Me gustaría centrarme en un problema tal vez menos familiar: la comparación entre el pasado y el presente. Se trata de una discusión sobre las instituciones.

La propuesta de la página nueva de la historia da por supuesto que Marx concibió erróneamente la historia del capitalismo. (El propio término capitalismo fue una construcción posterior debida al sociólogo Werner Sombart). Marx se equivocó precisamente por creer en la naturaleza constante de la destrucción creadora. A juicio de sus críticos, el sistema capitalista quedó pronto fosilizado en una cáscara rígida; al comienzo, las rutinas de la fábrica se combinaron con la anarquía de los mercados de valores, pero a finales del siglo XIX la anarquía había menguado y, en las empresas, la cáscara endurecida de la burocracia se había hecho más gruesa aún. Y esa cáscara solo se ha roto en el presente. En esta visión del pasado hay una buena dosis de verdad fáctica, pero en absoluto en los términos en los que la han expuesto los entusiastas de la página nueva del presente.

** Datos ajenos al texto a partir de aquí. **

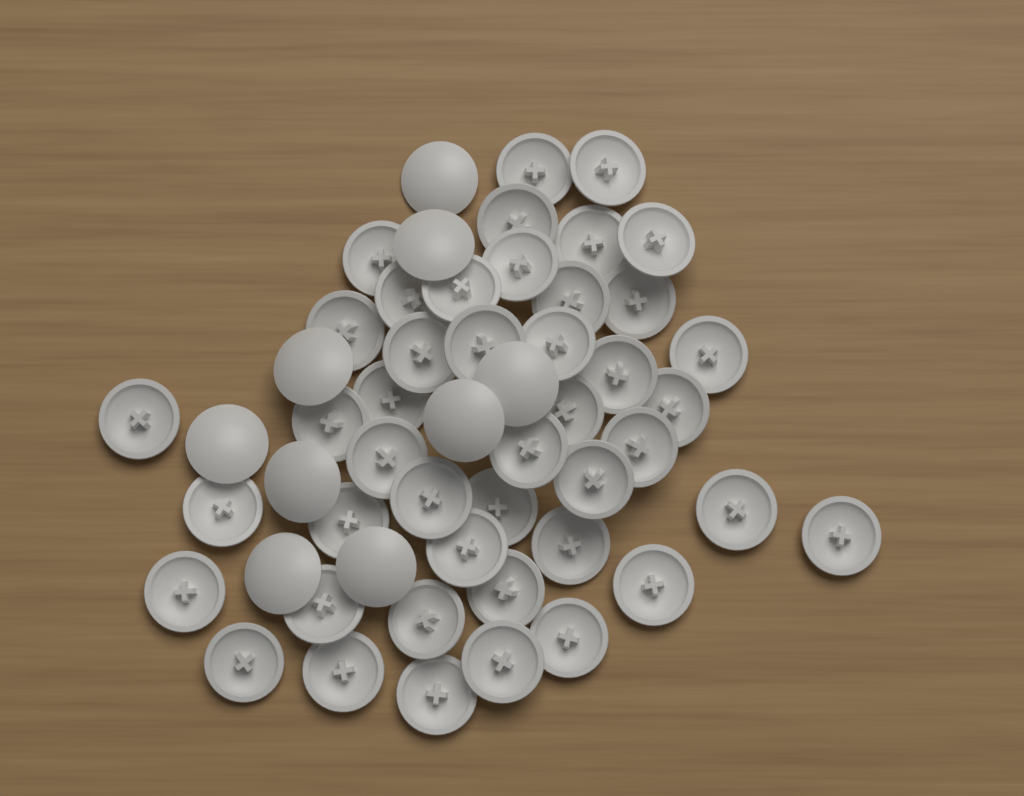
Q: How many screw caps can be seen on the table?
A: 53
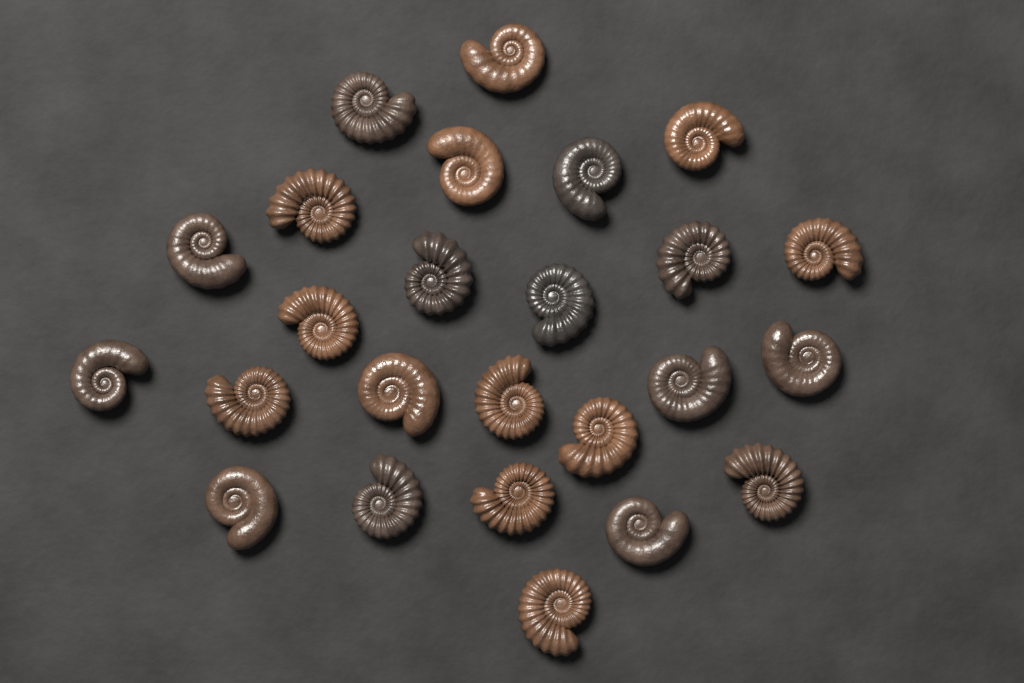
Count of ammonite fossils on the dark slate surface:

No hay duda de que las fábricas de comienzos del siglo XIX combinaban la rutina que adormecía la mente y el empleo inestable; no solo los trabajadores carecían de toda influencia protectora, sino que las propias empresas solían estar débilmente estructuradas y, por tanto, sometidas al peligro de hundimiento repentino. En Londres, según una estimación, en 1850 el 40 por ciento de los trabajadores físicamente aptos estaban desocupados, mientras que la tasa de fracasos de nuevas empresas llegaba al 70 por ciento. La mayor parte de las empresas de la década de 1850 no daba a conocer datos relativos a sus operaciones, en el caso de que dispusieran de ellos, y los procedimientos de contabilidad tendían a ser simples declaraciones de beneficios y de pérdidas. El funcionamiento del ciclo de negocios no se concibió de modo estadístico hasta el final del siglo XIX. Estos eran los datos que Marx tenía en mente cuando describía la inestabilidad material y mental del orden industrial.

Pero este capitalismo «primitivo» era en realidad demasiado primitivo como para sobrevivir social y políticamente; el capitalismo primitivo era una incitación a la revolución. En el lapso de cien años, de la década de 1860 a la de 1970, las empresas aprendieron el arte de la estabilidad, que asegurara la longevidad de las compañías e incrementara la cantidad de empleos. No fue el mercado libre lo que hizo efectivo este cambio a favor de la estabilización; más importante fue el papel que en ello desempeñó el modo en que las empresas se organizaron desde el punto de vista interno. Se salvaron de la revolución gracias a que aplicaron al capitalismo modelos militares de organización.

A Max Weber debemos el análisis de la militarización de la sociedad civil a finales del siglo XIX, cuando las grandes corporaciones operaron cada vez más como ejércitos en los que cada uno tenía un lugar y cada lugar una función definida.